South African Orthopaedic Association Congress, Cape Town – Data presented this week from a recently completed clinical trial with the REPAIR™ Bone Putty show the blood plasma-based Putty reduced infections, sped bone healing, and promoted more rapid wound closure of open tibia fractures. Dr. David North, an orthopaedic surgeon associated with the University of Cape Town, presented the findings.
The REPAIR Putty incorporates a novel material made from blood plasma containing a concentration of natural healing factors that bathe the injured tissue as the material degrades. This first study was designed to assess the safety and performance of the Putty in augmenting the healing of fractures.
“We were very pleased and a bit surprised by the results”, said Dr. Brian Bernstein, Principal Investigator for the study, Director of the Orthopaedic Trauma Group in Cape Town and Chairman of the South African Orthopaedic Trauma Society. “We are always concerned about infections with open bone fractures, and the idea of using a concentration of natural growth factors to augment healing and reduce infections is especially attractive, particularly if such a product can be offered at a reasonable cost.”
Open fractures are problematic to treat as infections, delayed bone healing, and wound closure/sepsis are significant challenges. In this 30 patient trial, 70% of the patients enrolled had more severe type IIIA & IIIB injuries involving comminuted bone, high levels of contamination and severe soft tissue injuries. Additionally, 67% were smokers, a factor known to retard healing, and 70% received external fixation that uses pins to penetrate the skin and stabilize the fracture, with an associated high rate of pin-tract infections.
Patients agreeing to participate in the study were randomly placed into either a control or treatment group. The REPAIR Putty was placed into the fracture site during fracture reduction of the treatment patients, and both groups were followed for one year. No adverse events associated with the use of the Putty were observed for the 20 treatment patients. A statistically significant acceleration of bone healing occurred at 180 days with more rapid wound closure at 30 days approaching significance for the treatment patients compared to the controls.

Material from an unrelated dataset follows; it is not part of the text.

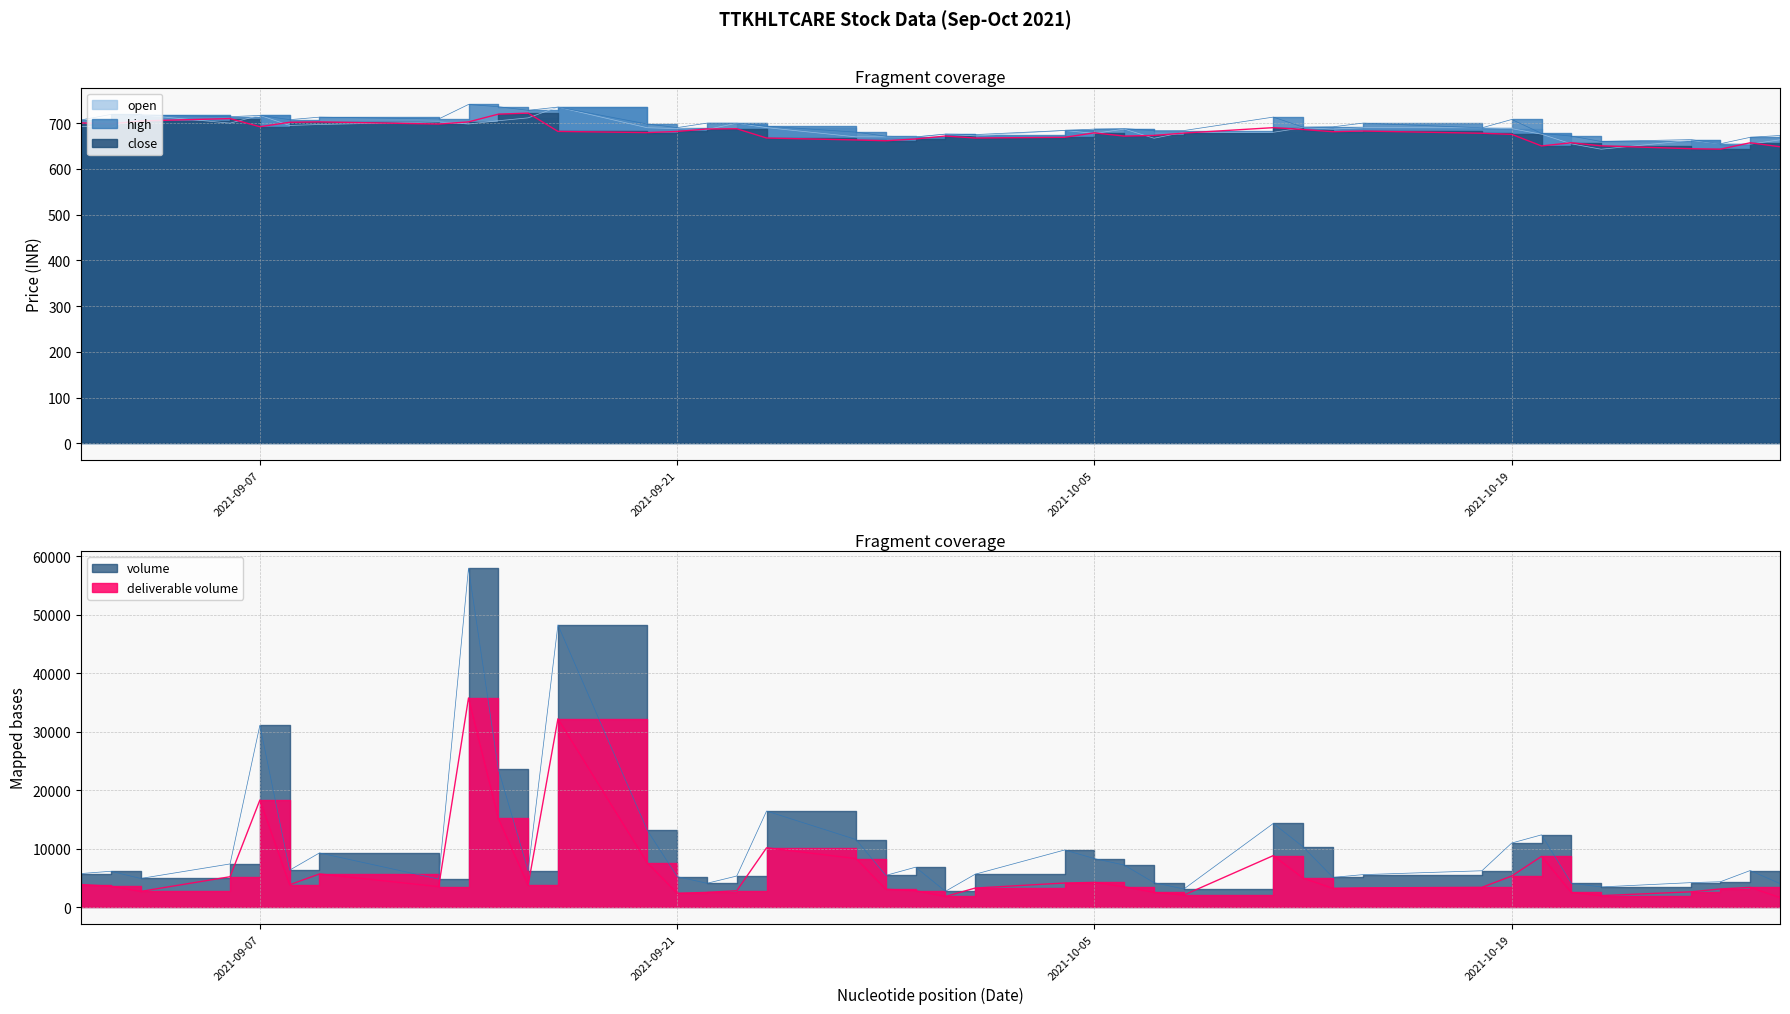

The volume series shows 9258.0 at 2021-09-09. True or false?

True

While the Company anticipated that the Putty would accelerate bone healing and wound closure, a big surprise was the reduction in infections. Eighty percent of control patients experienced at least 1 infection during the study compared to only 22% of the Putty treated injuries, a statistically significant difference.
“We are very excited about the outcomes of this first clinical trial” said Alan West, Carmell’s CEO. “We had hoped to see accelerated bone healing with faster wound closure, but perhaps the most important outcome of the study was the infection reduction observed. The REPAIR Bone Putty safely and naturally reduced infections and accelerated both bone healing and wound closure. No competitive product can accomplish all three endpoints.”

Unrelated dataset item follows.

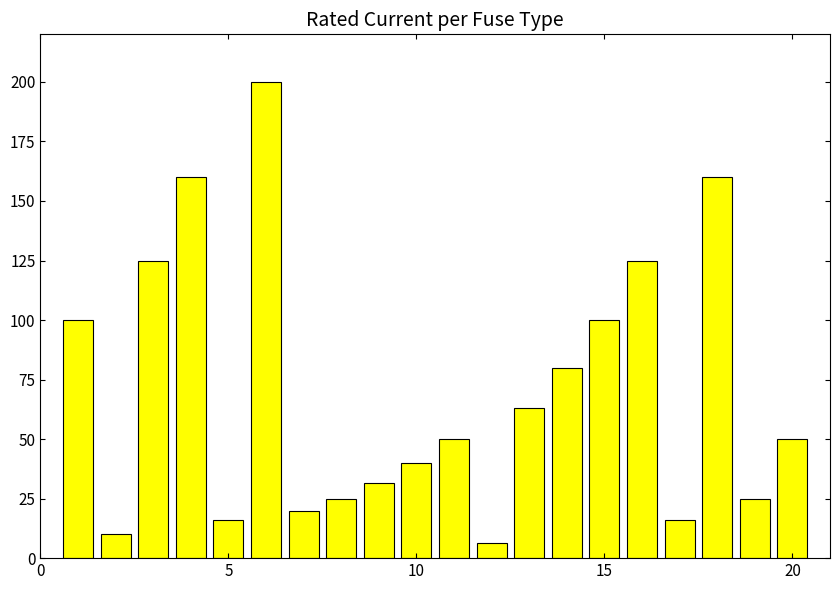

Does the chart contain any negative values?

No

With the most severe type III injuries, the infection reduction was even more significantly reduced with 100% of controls vs. 25% of treatment patients experiencing at least 1 infection. The relatively high rates of infection for the controls (80% &100%) were due to the use of external fixation. When pin related infections were removed from the data, the control group had a 43% infection rate for the more severe injuries, which compares well with the reported literature; by contrast, the Putty group in this subset had only a 17% infection rate.

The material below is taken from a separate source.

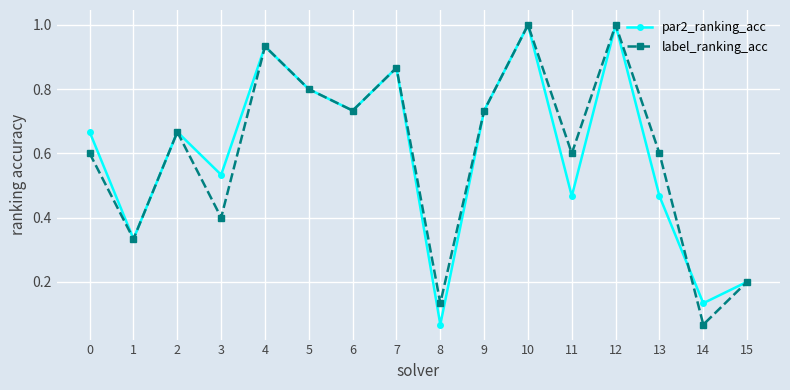

Which series changed the most between 0 and 10?

label_ranking_acc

The Company believes that the infection reduction is largely due to the blood plasma component of the Putty not only eluting natural regenerative factors but also recruiting the body’s immune system to the area of the injury over several weeks as it degrades, thereby leveraging the body’s own ability to fight off infections. This result is most significant for trauma patients - high doses of antibiotics are typically given prophylactically to prevent infection, but the rise of antibiotic-resistant bacteria is raising new concerns about antibiotic overuse. The REPAIR Bone Putty may become a game changer in the way these fractures are treated.